* _WHAT THIS TASK INVOLVES_: Give again, character for character, the lines that lie between the first line of the material and the line with "Policy statement", inclusive. Omit pictures.

* _RECORDS FOR THIS EXERCISE_:
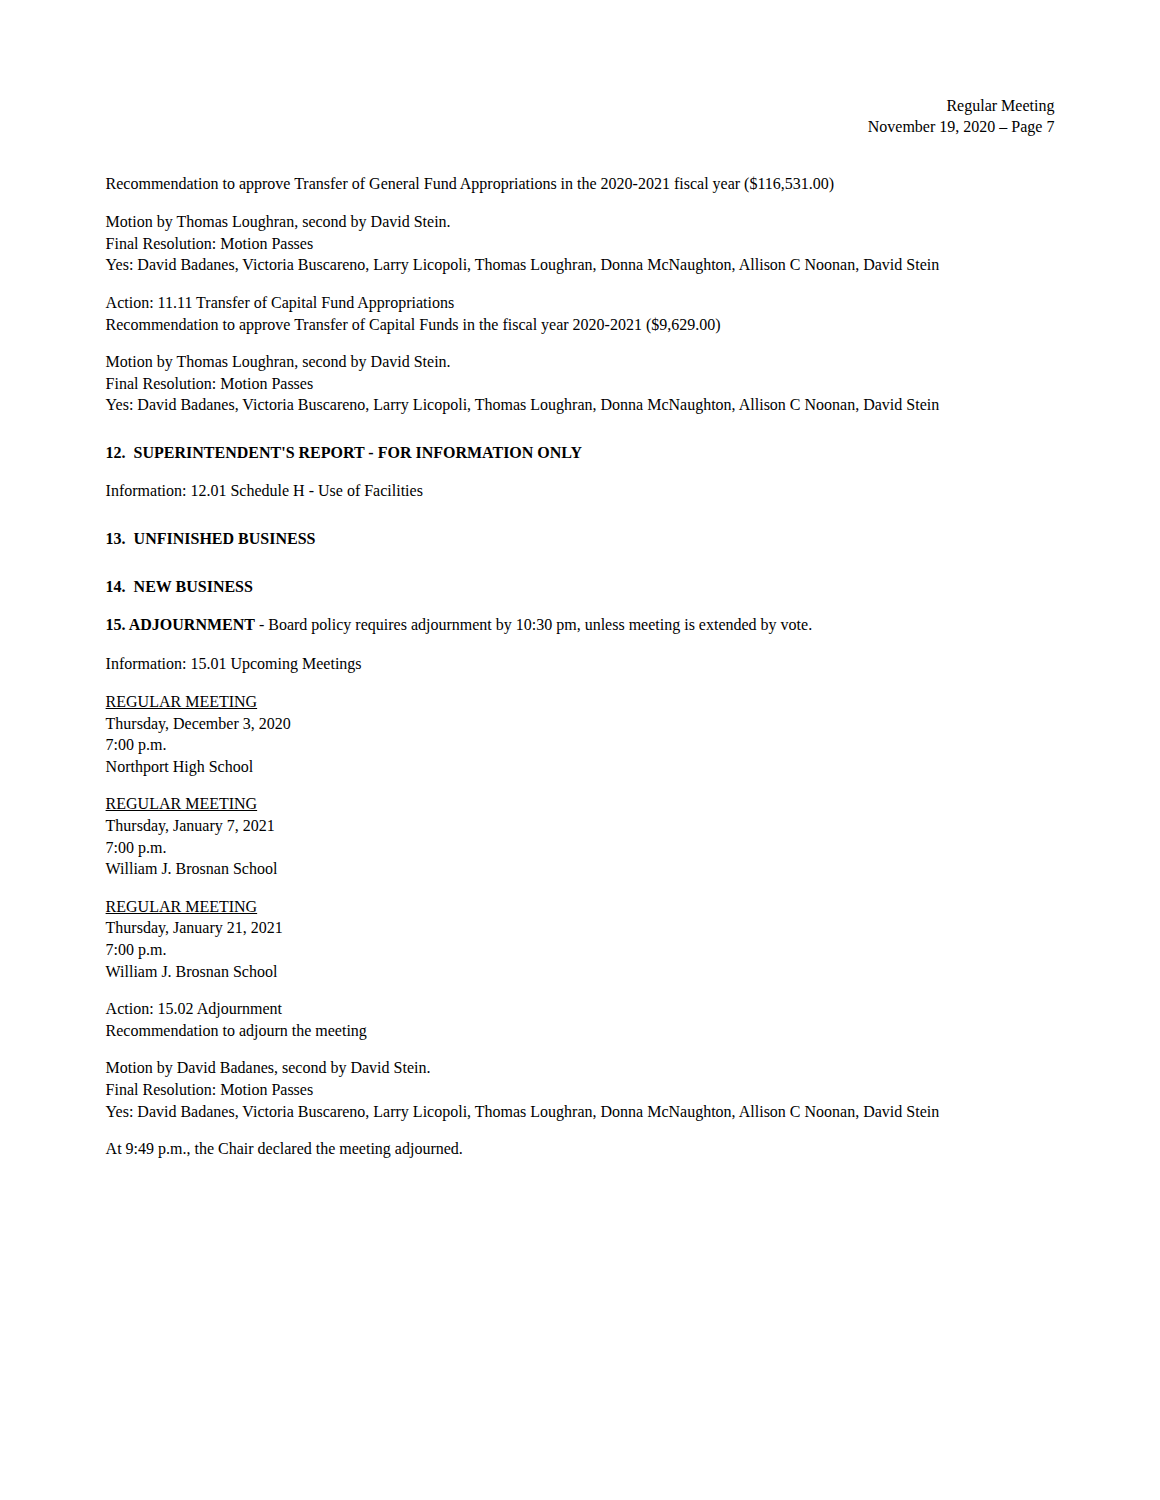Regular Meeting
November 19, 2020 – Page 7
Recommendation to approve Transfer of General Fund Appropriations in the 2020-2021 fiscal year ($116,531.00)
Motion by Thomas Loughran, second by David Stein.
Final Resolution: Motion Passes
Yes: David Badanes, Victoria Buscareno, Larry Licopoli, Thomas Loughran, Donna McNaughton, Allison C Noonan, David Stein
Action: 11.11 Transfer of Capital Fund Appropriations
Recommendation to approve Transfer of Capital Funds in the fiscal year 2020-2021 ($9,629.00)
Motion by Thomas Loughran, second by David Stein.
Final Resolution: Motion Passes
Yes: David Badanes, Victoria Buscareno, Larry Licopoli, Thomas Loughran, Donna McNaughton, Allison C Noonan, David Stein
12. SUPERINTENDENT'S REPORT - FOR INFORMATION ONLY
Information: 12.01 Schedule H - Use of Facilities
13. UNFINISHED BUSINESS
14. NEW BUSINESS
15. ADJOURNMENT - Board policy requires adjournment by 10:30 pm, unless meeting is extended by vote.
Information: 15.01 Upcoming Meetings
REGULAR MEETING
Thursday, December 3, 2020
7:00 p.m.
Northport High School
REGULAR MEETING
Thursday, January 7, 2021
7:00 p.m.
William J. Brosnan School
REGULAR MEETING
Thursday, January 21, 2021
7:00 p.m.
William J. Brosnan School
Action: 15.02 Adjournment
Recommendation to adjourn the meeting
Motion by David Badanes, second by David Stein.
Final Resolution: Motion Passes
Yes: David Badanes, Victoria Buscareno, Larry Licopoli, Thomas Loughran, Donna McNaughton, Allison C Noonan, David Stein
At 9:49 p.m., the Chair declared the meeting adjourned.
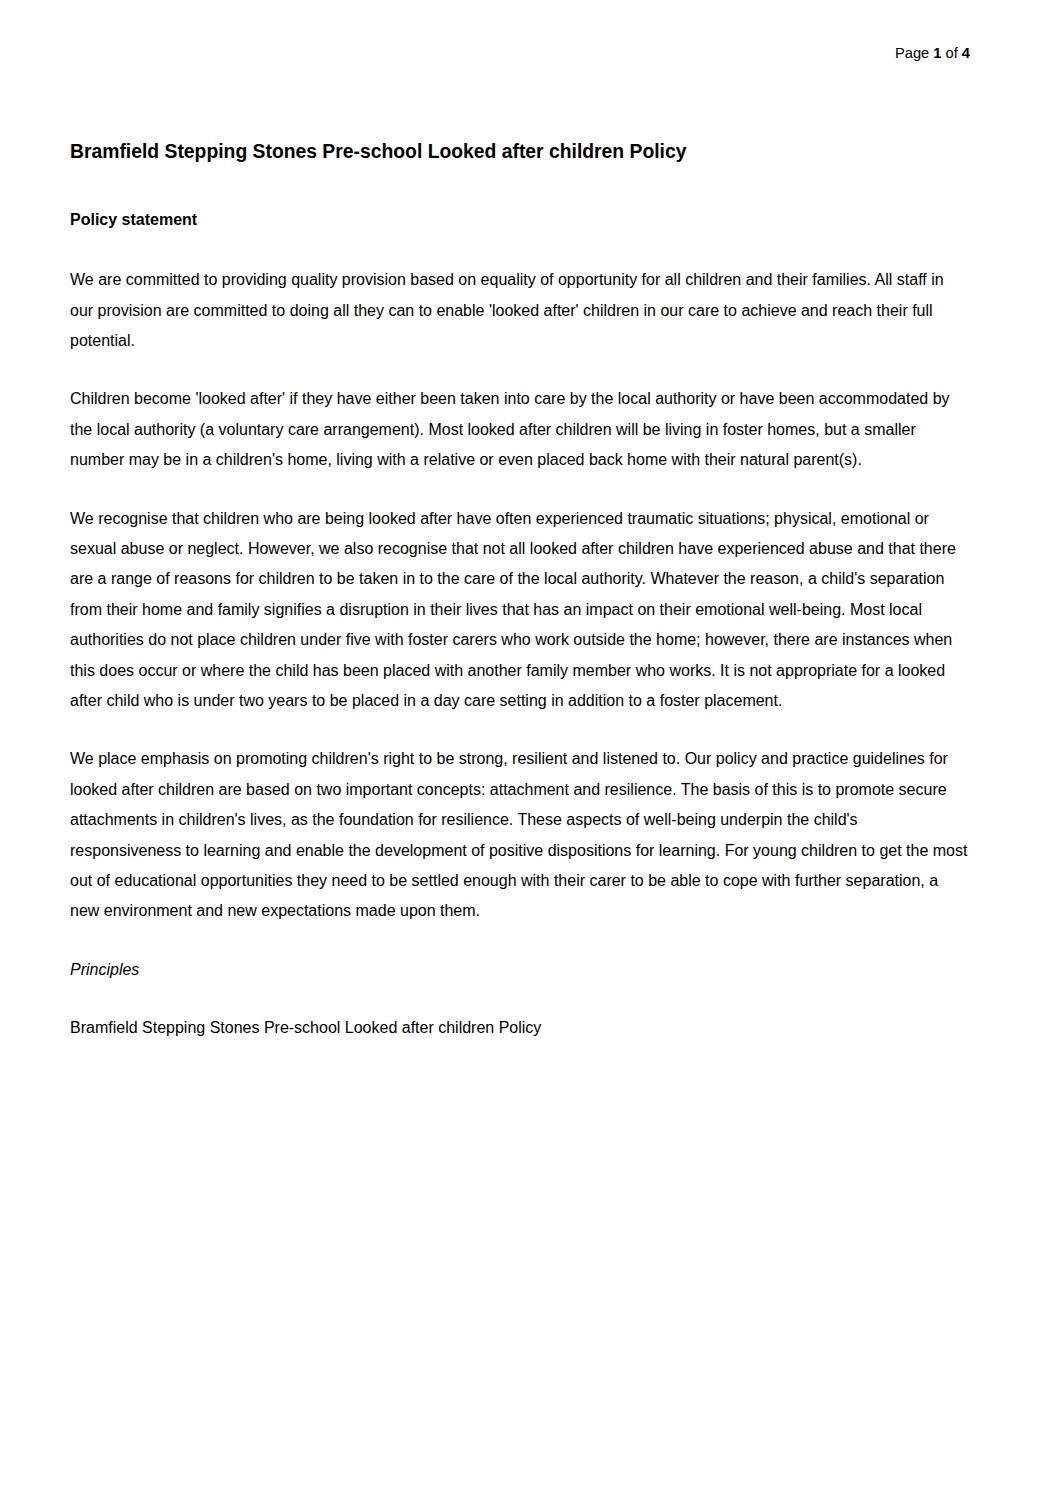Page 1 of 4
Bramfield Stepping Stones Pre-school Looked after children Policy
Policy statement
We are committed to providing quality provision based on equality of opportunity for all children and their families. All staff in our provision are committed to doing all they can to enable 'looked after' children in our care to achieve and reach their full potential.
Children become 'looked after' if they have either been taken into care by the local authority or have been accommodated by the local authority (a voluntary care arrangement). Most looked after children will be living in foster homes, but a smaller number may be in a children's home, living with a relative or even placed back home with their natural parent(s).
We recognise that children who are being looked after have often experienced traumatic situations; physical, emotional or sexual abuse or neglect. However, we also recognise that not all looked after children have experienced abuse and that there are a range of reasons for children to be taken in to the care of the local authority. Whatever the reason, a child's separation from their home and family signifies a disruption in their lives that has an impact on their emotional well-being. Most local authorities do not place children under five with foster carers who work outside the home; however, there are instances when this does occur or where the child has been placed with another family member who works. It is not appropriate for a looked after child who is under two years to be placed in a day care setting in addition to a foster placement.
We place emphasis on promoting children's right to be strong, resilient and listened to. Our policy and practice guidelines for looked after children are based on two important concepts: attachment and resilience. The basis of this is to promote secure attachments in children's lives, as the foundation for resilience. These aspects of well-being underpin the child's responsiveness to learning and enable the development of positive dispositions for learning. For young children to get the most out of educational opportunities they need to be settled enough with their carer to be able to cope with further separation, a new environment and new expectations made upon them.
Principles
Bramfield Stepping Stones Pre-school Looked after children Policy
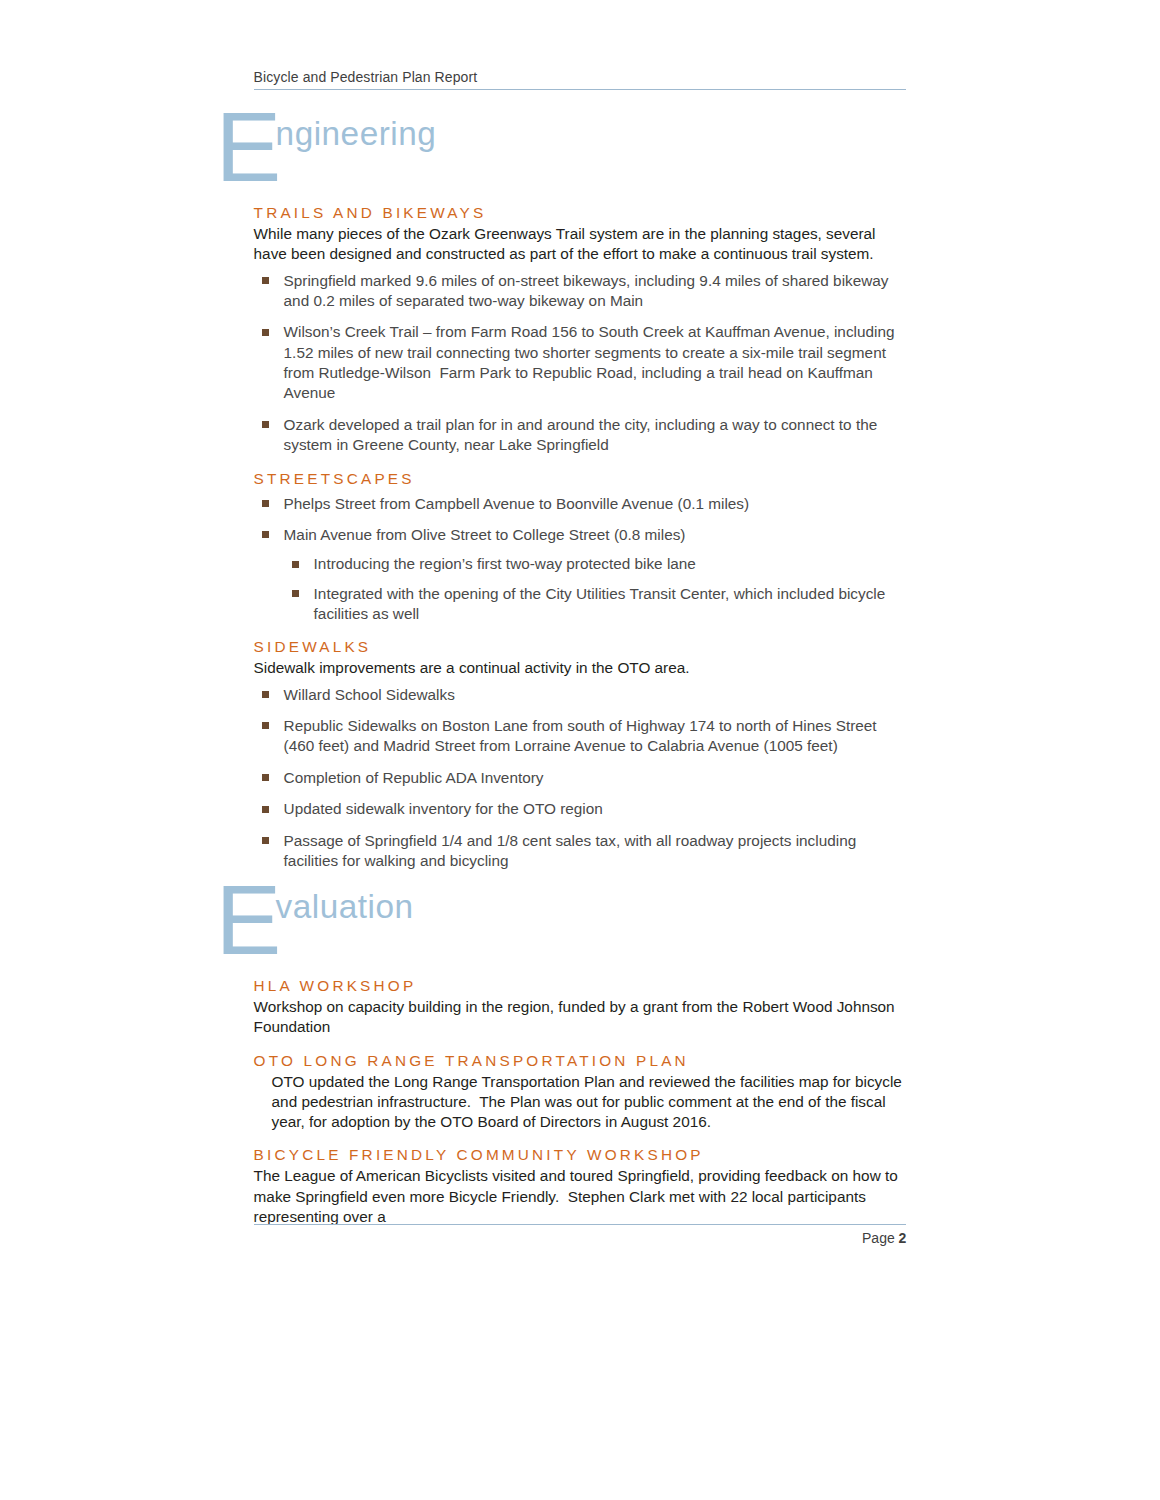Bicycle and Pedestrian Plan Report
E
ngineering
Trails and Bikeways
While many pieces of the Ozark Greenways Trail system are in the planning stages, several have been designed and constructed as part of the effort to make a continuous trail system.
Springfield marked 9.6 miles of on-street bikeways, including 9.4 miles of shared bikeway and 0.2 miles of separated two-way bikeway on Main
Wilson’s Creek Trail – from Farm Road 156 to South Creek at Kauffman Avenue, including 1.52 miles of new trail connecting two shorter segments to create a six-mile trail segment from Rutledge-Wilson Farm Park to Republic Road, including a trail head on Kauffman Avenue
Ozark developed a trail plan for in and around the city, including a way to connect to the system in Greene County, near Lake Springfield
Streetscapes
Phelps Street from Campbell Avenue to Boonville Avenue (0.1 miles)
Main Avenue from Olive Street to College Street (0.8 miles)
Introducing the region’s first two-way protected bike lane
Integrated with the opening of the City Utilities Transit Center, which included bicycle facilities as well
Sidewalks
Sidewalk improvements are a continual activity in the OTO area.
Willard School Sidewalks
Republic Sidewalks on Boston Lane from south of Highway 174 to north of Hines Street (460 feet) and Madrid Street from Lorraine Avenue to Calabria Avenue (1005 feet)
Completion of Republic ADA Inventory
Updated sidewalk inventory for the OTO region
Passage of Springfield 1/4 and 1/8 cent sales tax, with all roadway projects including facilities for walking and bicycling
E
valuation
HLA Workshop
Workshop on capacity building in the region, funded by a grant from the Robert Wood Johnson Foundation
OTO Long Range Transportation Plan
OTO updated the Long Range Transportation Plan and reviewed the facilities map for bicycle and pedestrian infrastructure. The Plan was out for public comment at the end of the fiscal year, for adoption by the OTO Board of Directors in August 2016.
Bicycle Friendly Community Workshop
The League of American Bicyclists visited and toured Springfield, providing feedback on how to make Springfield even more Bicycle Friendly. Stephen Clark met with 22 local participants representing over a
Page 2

* _TASK ANSWER_:
Regular Meeting
November 19, 2020 – Page 7
Recommendation to approve Transfer of General Fund Appropriations in the 2020-2021 fiscal year ($116,531.00)
Motion by Thomas Loughran, second by David Stein.
Final Resolution: Motion Passes
Yes: David Badanes, Victoria Buscareno, Larry Licopoli, Thomas Loughran, Donna McNaughton, Allison C Noonan, David Stein
Action: 11.11 Transfer of Capital Fund Appropriations
Recommendation to approve Transfer of Capital Funds in the fiscal year 2020-2021 ($9,629.00)
Motion by Thomas Loughran, second by David Stein.
Final Resolution: Motion Passes
Yes: David Badanes, Victoria Buscareno, Larry Licopoli, Thomas Loughran, Donna McNaughton, Allison C Noonan, David Stein
12. SUPERINTENDENT'S REPORT - FOR INFORMATION ONLY
Information: 12.01 Schedule H - Use of Facilities
13. UNFINISHED BUSINESS
14. NEW BUSINESS
15. ADJOURNMENT - Board policy requires adjournment by 10:30 pm, unless meeting is extended by vote.
Information: 15.01 Upcoming Meetings
REGULAR MEETING
Thursday, December 3, 2020
7:00 p.m.
Northport High School
REGULAR MEETING
Thursday, January 7, 2021
7:00 p.m.
William J. Brosnan School
REGULAR MEETING
Thursday, January 21, 2021
7:00 p.m.
William J. Brosnan School
Action: 15.02 Adjournment
Recommendation to adjourn the meeting
Motion by David Badanes, second by David Stein.
Final Resolution: Motion Passes
Yes: David Badanes, Victoria Buscareno, Larry Licopoli, Thomas Loughran, Donna McNaughton, Allison C Noonan, David Stein
At 9:49 p.m., the Chair declared the meeting adjourned.
Page 1 of 4
Bramfield Stepping Stones Pre-school Looked after children Policy
Policy statement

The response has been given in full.